Conseguiremos nós, ser missão?

Catarina António, FEC – Fundação Fé e Cooperação

Desde criança que sempre vivi inquieta com o desejo de partir além-fronteiras. Queria, sonhava, ambicionava poder contribuir para dar resposta ao desejo que a minha mãe sempre teve para os seus filhos: que cada um de nós possa contribuir para deixar o mundo um lugar melhor. Percorri o meu caminho, com erros e acertos, com alentos e desalentos, mas com a inquietação própria de ir mais além.

Em 2005, quase num ato impulsivo, respondi imediatamente que sim quando me perguntaram numa comum chamada telefónica se queria ir em missão um mês para Moçambique. A minha impulsividade foi combinada com o desejo ardente de dar mais, no auge dos meus 21 anos. E fui. Vi um mundo que desconhecia, que apenas ouvia falar em reportagens televisivas ou nos testemunhos de outros que ia ouvindo. Desconstruí o mito que tinha impresso em mim, por tantas vezes que o ouvi dos meus “amigos” quando partilhei que ia partir: “vais para Moçambique salvar os pobrezinhos.” Não salvei ninguém, não salvei nada. Fui eu quem foi salva. Na dor do outro aprendi o que é a compaixão. Na ferida do outro entendi o significado de ser sal do mundo. Vi muita dor, muito sofrimento, muita pobreza (que até então não fazia ideia do que era, por sempre me ter sido proporcionada uma vida confortável). Não salvei ninguém, fui eu quem foi salva.

Um mês em Moçambique foi o “salto” para algo maior. No regresso, mudei de vida, mudei de “amigos”, mudei de curso…E dei início ao processo interior de partir para algo mais longo. Licenciei-me em educação social e em 2009 parti por um ano para Timor Leste. Fui por um ano, fiquei dois. Em Timor Leste encontrei o verdadeiro significado do amor e de ser com o outro. Vivemos sempre inquietos em querer ser “para”, “por”, “pelo” sem saber que a verdadeira felicidade está em ser “com”. Vi a dor do outro a doer em mim. Alegrei-me com os que sorriam e chorei com os que choravam. Aprendi a ser pessoa. Redescobri a essência de ser cristã.

Entrei num avião, com destino ao outro lado do mundo (literalmente) sem saber que não mais regressaria a mesma pessoa…Nem sonhava, no regresso, voltar a partir. Mas Deus ainda me chamava e voltei a partir, desta vez para o Brasil por um ano. No Brasil vivi a alegria de colocar em prática tudo o que aprendi em Moçambique e em Timor. Dar-se por inteiro. Ser por inteiro.

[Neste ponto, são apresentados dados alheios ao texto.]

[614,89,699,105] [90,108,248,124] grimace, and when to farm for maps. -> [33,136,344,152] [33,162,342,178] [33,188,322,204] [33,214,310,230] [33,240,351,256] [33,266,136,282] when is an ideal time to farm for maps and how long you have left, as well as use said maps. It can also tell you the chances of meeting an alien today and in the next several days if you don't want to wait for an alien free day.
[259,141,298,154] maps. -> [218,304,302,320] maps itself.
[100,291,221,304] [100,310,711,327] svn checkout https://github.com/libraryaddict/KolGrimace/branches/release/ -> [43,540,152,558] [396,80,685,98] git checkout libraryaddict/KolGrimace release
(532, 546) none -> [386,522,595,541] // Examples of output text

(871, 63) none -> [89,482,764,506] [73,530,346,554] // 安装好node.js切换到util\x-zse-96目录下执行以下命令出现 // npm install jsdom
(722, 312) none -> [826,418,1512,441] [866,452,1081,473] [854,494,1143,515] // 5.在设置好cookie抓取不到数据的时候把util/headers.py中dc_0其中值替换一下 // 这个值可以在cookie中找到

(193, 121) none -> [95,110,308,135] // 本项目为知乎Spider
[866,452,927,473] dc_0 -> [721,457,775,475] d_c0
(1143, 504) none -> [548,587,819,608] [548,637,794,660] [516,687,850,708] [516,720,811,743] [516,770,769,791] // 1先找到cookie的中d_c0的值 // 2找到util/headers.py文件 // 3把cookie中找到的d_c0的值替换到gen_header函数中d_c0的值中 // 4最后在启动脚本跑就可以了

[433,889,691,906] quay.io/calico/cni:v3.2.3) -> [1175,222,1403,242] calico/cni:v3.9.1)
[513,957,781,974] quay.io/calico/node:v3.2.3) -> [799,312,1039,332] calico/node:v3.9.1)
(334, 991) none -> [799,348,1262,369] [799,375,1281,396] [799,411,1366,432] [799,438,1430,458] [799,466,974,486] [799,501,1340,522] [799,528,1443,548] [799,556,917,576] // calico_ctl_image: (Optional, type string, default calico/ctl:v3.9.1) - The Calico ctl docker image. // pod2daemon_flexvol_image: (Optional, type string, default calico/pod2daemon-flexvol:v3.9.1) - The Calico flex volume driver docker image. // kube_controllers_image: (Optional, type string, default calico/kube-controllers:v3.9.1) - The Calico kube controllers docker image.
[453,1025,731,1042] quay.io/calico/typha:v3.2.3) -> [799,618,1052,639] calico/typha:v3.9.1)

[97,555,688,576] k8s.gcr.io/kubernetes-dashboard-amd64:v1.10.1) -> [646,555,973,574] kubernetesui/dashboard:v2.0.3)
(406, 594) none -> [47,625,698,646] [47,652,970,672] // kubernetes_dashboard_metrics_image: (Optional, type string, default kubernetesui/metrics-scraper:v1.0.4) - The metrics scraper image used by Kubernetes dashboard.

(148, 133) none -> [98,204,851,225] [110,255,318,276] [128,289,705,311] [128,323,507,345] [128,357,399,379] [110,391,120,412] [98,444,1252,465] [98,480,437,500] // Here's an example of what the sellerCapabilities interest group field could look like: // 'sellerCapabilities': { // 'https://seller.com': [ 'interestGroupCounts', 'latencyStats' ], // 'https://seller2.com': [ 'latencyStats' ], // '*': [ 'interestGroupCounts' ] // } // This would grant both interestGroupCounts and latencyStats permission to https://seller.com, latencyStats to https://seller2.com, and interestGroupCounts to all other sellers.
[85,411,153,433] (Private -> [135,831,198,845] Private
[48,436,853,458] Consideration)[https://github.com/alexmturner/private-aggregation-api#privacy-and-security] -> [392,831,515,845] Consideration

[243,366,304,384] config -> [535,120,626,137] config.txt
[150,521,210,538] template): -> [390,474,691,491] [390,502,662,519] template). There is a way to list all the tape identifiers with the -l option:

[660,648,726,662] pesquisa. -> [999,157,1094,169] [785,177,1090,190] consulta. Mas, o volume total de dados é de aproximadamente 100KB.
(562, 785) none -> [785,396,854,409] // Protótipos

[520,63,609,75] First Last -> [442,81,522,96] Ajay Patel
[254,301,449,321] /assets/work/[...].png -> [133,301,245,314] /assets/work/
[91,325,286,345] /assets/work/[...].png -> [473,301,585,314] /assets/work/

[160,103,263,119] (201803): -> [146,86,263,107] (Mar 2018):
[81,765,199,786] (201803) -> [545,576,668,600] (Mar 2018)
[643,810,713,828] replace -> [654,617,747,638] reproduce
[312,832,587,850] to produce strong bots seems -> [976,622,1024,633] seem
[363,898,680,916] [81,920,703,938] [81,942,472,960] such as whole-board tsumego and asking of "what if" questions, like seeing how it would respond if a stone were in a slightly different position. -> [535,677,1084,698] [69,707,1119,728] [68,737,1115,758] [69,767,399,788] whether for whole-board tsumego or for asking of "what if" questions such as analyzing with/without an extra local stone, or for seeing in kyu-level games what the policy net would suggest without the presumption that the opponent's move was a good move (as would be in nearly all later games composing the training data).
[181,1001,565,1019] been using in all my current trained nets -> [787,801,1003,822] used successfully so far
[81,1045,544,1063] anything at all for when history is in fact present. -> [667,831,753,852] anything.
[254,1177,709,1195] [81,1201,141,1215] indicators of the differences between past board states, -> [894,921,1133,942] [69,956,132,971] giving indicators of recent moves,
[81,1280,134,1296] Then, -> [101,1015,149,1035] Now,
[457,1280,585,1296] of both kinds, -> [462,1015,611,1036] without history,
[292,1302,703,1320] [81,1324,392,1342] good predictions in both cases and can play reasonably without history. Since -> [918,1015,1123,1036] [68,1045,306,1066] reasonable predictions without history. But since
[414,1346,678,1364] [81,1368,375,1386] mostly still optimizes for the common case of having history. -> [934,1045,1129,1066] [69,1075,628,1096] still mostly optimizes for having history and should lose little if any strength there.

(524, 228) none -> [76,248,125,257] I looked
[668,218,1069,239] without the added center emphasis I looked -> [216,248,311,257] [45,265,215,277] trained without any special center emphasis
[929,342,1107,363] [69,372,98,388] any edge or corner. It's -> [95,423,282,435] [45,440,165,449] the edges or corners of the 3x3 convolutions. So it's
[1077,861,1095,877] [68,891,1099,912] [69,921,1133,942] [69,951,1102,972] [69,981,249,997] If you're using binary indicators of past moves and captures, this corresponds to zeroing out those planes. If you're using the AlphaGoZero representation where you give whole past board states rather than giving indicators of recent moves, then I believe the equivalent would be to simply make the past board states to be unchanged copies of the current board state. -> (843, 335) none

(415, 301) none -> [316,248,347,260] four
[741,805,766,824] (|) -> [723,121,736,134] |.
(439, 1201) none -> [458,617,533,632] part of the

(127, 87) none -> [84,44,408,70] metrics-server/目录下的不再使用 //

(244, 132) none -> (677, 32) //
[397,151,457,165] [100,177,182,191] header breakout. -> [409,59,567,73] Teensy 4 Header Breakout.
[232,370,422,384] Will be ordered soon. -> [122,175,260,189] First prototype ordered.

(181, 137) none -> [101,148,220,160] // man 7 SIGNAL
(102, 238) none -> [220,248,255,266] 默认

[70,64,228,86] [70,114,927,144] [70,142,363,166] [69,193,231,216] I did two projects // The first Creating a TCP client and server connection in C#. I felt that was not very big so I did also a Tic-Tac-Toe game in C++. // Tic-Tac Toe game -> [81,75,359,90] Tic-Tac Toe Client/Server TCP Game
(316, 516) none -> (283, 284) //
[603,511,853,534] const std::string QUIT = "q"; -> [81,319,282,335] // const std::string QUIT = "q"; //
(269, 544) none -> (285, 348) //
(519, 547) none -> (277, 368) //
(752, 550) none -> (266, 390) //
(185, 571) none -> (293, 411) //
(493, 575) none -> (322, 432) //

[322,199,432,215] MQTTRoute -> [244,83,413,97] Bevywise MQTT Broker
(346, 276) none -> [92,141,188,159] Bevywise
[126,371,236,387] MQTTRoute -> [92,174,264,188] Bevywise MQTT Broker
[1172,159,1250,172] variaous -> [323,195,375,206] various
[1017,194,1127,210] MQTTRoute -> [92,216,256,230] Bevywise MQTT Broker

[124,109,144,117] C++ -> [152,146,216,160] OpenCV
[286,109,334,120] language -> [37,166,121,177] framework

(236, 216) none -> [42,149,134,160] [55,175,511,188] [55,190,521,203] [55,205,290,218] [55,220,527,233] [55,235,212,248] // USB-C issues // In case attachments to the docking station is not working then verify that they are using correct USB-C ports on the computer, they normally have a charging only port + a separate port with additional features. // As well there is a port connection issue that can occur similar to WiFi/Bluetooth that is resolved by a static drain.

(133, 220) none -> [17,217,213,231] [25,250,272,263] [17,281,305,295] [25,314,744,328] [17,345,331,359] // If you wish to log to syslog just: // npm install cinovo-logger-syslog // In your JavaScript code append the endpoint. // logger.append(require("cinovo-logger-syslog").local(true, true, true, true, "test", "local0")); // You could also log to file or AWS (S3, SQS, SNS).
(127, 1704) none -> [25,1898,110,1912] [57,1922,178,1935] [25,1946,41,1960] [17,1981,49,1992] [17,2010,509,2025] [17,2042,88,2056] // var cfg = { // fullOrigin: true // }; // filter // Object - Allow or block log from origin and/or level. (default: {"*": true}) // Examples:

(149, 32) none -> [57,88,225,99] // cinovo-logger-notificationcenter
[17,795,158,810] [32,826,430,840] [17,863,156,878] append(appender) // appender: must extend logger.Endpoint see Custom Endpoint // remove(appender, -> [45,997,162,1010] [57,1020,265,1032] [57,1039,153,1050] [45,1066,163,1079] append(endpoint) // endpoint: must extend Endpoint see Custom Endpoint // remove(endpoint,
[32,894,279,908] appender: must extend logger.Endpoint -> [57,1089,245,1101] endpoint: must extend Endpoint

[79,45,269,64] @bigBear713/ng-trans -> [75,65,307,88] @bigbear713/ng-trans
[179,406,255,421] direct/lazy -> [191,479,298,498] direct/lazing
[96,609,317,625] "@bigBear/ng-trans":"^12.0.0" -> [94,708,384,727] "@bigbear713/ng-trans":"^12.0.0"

Estar por inteiro.

Ao fim desse ano, tinha a pergunta a ecoar no coração: “e a tua família? Os teus pais, os teus irmãos, os teus sobrinhos…Não deverias estar mais perto, ser mais presente, partilhar o tanto que aprendeste e experienciaste?” A resposta foi, inevitavelmente que sim. E no regresso tive o grande privilégio de poder continuar a missão no percurso profissional: fui trabalhar para a FEC, uma ONGD católica que tem como missão “promover o Desenvolvimento Humano integral”, que cuida das pessoas (as de dentro e as de fora), que trabalha em prol de um mundo mais justo, mais fraterno e mais solidário. Aqui me mantenho até hoje, tentando em cada dia ser missão e viver missão em todas as dimensões da minha vida.

Neste percurso, agora em Portugal, a minha mãe viveu a sua Páscoa e pude ser missão junto dela e da nossa família nos últimos anos da sua vida e estou certa de que junto de Deus está de certo tão realizada como eu, por ver que tento ser fiel aos seus ensinamentos e que acordo todos os dias com o mesmo objetivo: tentar deixar o mundo (o meu e o dos outros) um pouco melhor do que o encontrei. E como o fazer? Sendo missão em todas as nossas dimensões e tentando, em cada dia, ser um agente de transformação social.